Even so, the violence and chaos of the shootings at the Aurora theater last summer put a hold on the plans for the film. Suddenly, even the unrealistic and exaggerated violence in “Mule Kids” seemed to hit to close to the experiences of McGrath, Johnson, Mauro and the rest of the crew that were in the theater July 20. The fake gunplay recalled the loud pops they’d heard from the neighboring theater 9 a mere 15 minutes into the film; it summoned memories of fleeing through a projection booth, of the friend who’d been shot in the arm and the stories of another distant acquaintance who was killed that night.
“We just put a hold on everything. What do you do?” McGrath said. “We had to give it its due and talk to everybody.”
They even discussed recutting the movie to eliminate all of the gunplay, but ultimately, the unanimous decision from the cast and crew was to finish the film the way it was originally conceived. The best tribute to Aurora and to the rest of the people who were in the theater that night would be to persevere, they decided. That meant including all of the important sequences filmed in Aurora (there are scenes filmed in the Aurora municipal prison, as well as the Medical Center of Aurora).
A year later, that determination persists. Because of school obligations, progress on the film came to a halt during the fall and spring, but the crew has spent the summer hard at work in the editing rooms at the Colorado Film School at Lowry. With the majority of the movie edited, they’re looking to start pitching to distributors and film festivals by the end of the year.
Johnson, a student at CSF, said his experiences through the school’s intensive film program has had a lot to do with how he’s worked on this film.
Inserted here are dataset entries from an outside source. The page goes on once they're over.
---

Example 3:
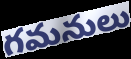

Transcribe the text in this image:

గమనులు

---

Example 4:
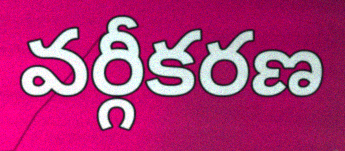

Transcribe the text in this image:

వర్గీకరణ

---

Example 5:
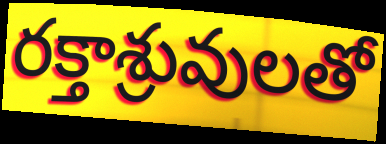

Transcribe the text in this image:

రక్తాశ్రువులతో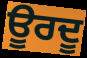
ਊਰਦੂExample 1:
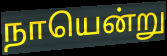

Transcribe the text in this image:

நாயென்று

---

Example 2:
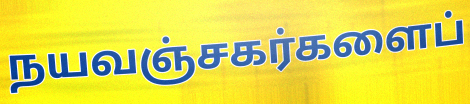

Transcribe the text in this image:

நயவஞ்சகர்களைப்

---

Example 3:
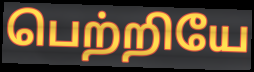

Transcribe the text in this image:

பெற்றியே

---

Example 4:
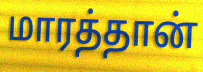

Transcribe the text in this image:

மாரத்தான்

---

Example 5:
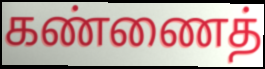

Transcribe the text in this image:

கண்ணைத்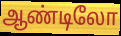
ஆண்டிலோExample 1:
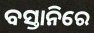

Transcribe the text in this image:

ବସ୍ତାନିରେ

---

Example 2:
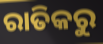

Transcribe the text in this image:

ରାତିକରୁ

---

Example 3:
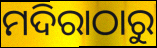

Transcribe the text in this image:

ମଦିରାଠାରୁ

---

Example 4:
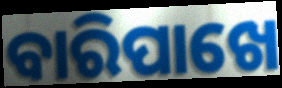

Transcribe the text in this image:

ବାରିପାଖେ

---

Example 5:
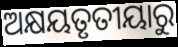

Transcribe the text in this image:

ଅକ୍ଷୟତୃତୀୟାରୁ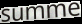
summeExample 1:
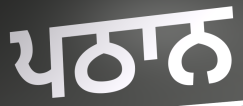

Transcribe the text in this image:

ਪਠਾਨ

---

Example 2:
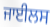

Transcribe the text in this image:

ਜਾਈਲਸ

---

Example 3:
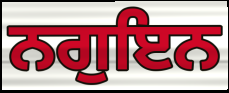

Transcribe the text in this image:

ਨਗੁਇਨ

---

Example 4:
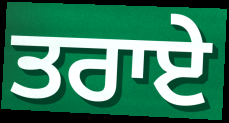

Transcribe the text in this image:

ਤਰਾਏ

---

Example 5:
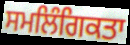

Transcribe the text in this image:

ਸਮਲਿੰਗਿਕਤਾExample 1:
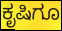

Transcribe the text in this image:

ಕೃಷಿಗೂ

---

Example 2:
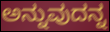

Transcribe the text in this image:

ಅನ್ನುವುದನ್ನ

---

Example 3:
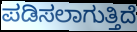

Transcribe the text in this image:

ಪಡಿಸಲಾಗುತ್ತಿದೆ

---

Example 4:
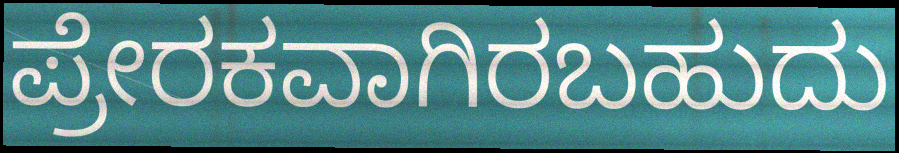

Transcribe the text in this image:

ಪ್ರೇರಕವಾಗಿರಬಹುದು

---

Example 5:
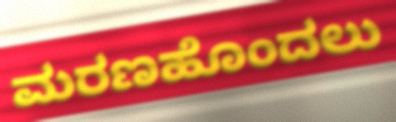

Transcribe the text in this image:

ಮರಣಹೊಂದಲು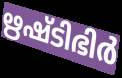
ഋഷ്ടിഭിർ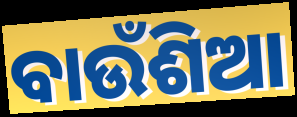
ବାଉଁଶିଆ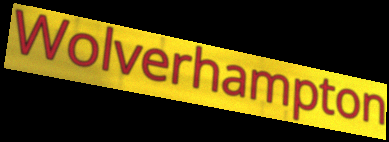
WolverhamptonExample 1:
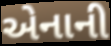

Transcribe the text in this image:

એનાની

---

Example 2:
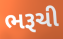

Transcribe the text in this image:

ભરૂચી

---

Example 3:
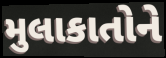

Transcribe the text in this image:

મુલાકાતોને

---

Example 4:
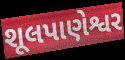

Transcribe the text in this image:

શૂલપાણેશ્વર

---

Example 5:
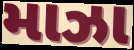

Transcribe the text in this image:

માઝા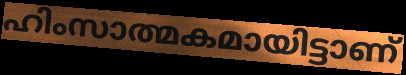
ഹിംസാത്മകമായിട്ടാണ്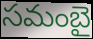
సమంబైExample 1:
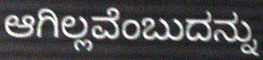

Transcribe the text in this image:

ಆಗಿಲ್ಲವೆಂಬುದನ್ನು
From acting to directing to editing, the mark of the school plays a big part in the film’s mood and feel.
“A big thing I think I’ve learned here at the school is being hands-on,” Johnson said. “You learn a lot about being on set, working with people and getting that experience. It was helpful getting that experience and then jumping on this project.”
Keeping under budget meant drawing from a pool of fellow students and volunteers.
“This is the first feature-length thing I’ve ever been a part of,” Johnson said. “A lot of the people who worked … were students from the school. That was helpful and we had a good rhythm going as well.”
It was that sense of community that helped the ambitious students finish the film on such a short timeframe and such a small budget.
“I believe in staying true to what help make it – that translates into being loyal to friends,” McGrath said. “Since it came together so much in Aurora, I would love to premiere it here.”